Uma mulher negra no TSE é um ato de reparação histórica de profundas implicações institucionais
É tempo de coragem para firmar um novo marco dentro do projeto de democratização e pluralização do Poder Judiciário.
A nomeação da ministra substituta Vera Lúcia Santana Araújo para a titularidade no Tribunal Superior Eleitoral (TSE), pelo presidente Luiz Inácio Lula da Silva, representa mais que um gesto político ou um avanço simbólico: trata-se de um ato de reparação histórica de profundas implicações institucionais, sociais e raciais.
Em 92 anos de existência, a mais alta instância da Justiça Eleitoral jamais teve uma mulher negra ocupando uma cadeira titular. Este seria um passo inédito e necessário. Mais ainda em tempos de retração democrática em nível mundial, em que assegurar equidade às condições de disputa e garantir a legitimidade do pleito eleitoral são prioridades.
Hoje, juntamente com Edilene Lôbo como ministra substituta —ambas alçadas ao tribunal por este governo—, a sua nomeação seria um grande feito, mas apenas parte do trajeto a ser percorrido. A sua presença como ministra titular, a partir de indicação pelo Supremo Tribunal Federal, coloca a população negra, a mulher negra, de forma definitiva, na história da mais alta corte eleitoral do Judiciário Brasileiro.

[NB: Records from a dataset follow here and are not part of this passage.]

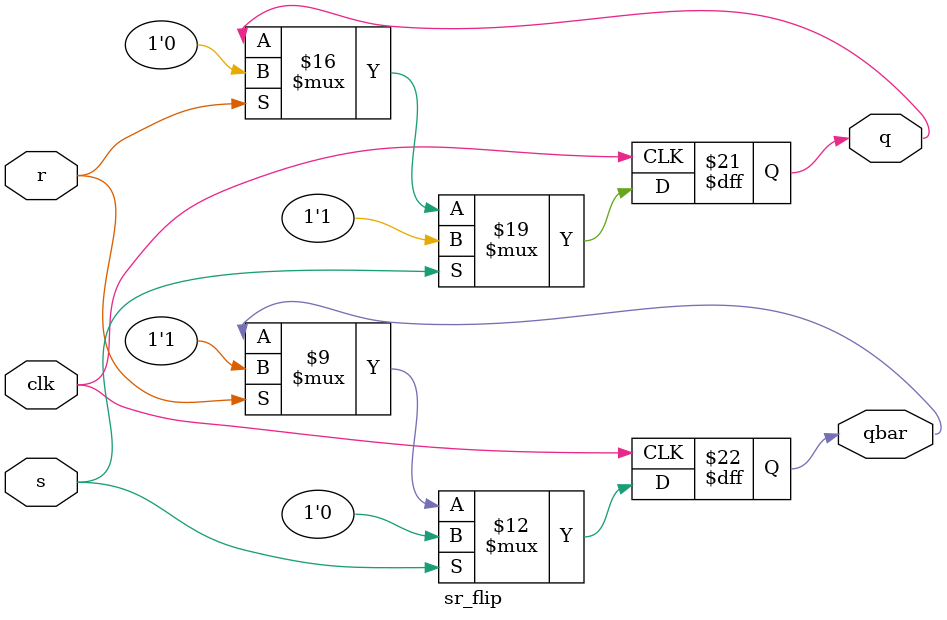
<source format=v>
module sr_flip(s,r,clk,q,qbar);
input s,r,clk;
output reg q,qbar;
always@(posedge clk)
begin
if(s==1)
begin
q<= 1;
qbar<= 0;
end

else if(r==1)
begin
q<= 0;
qbar <= 1;
end 

else if(s==0 & r==0)
begin
q<=q;
qbar<=qbar;
end
end
endmodule

</source>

A trajetória jurídica de Vera Lúcia evidencia um compromisso inegociável com os valores democráticos, a justiça social e os direitos humanos; mas não só. Advogada com técnica exemplar, com destaque à larga experiência com o processo eleitoral, também atuou como conselheira da Comissão de Anistia Política e do Conselho Nacional de Combate à Discriminação do Ministério da Justiça e em muitos outros coletivos de construção democrática e por igualdade racial.

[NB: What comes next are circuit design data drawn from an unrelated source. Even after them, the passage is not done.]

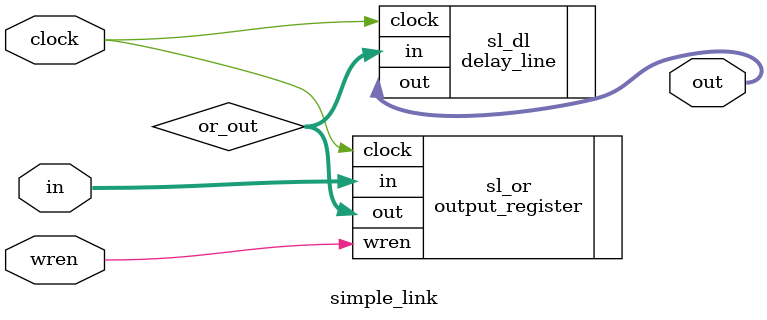
<source format=v>


module simple_link
#(
    parameter       WIDTH           = 0,
    parameter       DEPTH           = 0
)
(
    input   wire                    clock,
    input   wire    [WIDTH-1:0]     in,
    input   wire                    wren,
    output  wire    [WIDTH-1:0]     out
);

    wire    [WIDTH-1:0]     or_out;

    output_register
    #(
        .WIDTH  (WIDTH)
    )
    sl_or
    (
        .clock  (clock),
        .in     (in),
        .wren   (wren),
        .out    (or_out)
    );

    delay_line
    #(
        .WIDTH  (WIDTH),
        .DEPTH  (DEPTH)
    )
    sl_dl
    (
        .clock  (clock),
        .in     (or_out),
        .out    (out)
    );

endmodule


</source>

Haverá um recado inequívoco à sociedade brasileira com sua sua ascensão à titularidade: o de que o Brasil está disposto a romper com os alicerces da exclusão racial e de gênero e, ao mesmo tempo, a avançar na permanente qualificação de sua corte eleitoral, requisitos que Vera Lúcia somará ao pleno, com o seu notório saber jurídico, a larga reputação acadêmica e o reconhecimento entre os pares.
É fundamental que o retrato de uma mulher negra integre a galeria dos ministros do Tribunal da Democracia —um detalhe, aparentemente formal, mas de enorme peso simbólico e histórico. É assim, concretamente, que quebramos as barreiras institucionais que invisibilizam mulheres negras em espaços de poder.
É importante destacar que essa escolha também significa seguimento a uma praxe institucional que tem pautado o funcionamento do TSE: a promoção de ministras e ministros substitutos à condição de titulares. Esse critério, historicamente respeitado, corretamente assegura estabilidade, continuidade e reconhecimento do trabalho técnico e ético desenvolvido na suplência.
Desviar desse caminho seria uma contradição institucional a nutrir estigma inescapável de exclusão, sobretudo porque a mesma corte a nomeou para presidir a Comissão de Prevenção e Enfrentamento do Assédio Moral, Sexual e da Discriminação, bem como para compor a direção de sua Escola Judiciária Eleitoral e integrar tanto seu Comitê quanto sua Comissão de Promoção.
No Executivo, a presença de mulheres negras e indígenas em ministérios centrais —como Anielle Franco, Sonia Guajajara, Margareth Menezes, Macaé Evaristo, Luciana Santos, Marina Silva— inaugura um novo paradigma de governo.
No Judiciário, as nomeações de Daniela Teixeira ao STJ, de Verônica Sterman ao STM e de Maria Elizabeth Rocha à presidência do STM —primeira mulher a presidir a corte em seus 217 anos—, apontam para o rompimento de uma longa tradição de homogeneidade.
Com a histórica nomeação da ministra Maria Elizabeth Rocha ao STM, em 2007, como a primeira mulher a ocupar uma vaga destinada à advocacia naquele tribunal, o presidente Lula iniciou uma ruptura concreta com o paradigma excludente que por mais de dois séculos marcou o perfil do Judiciário militar.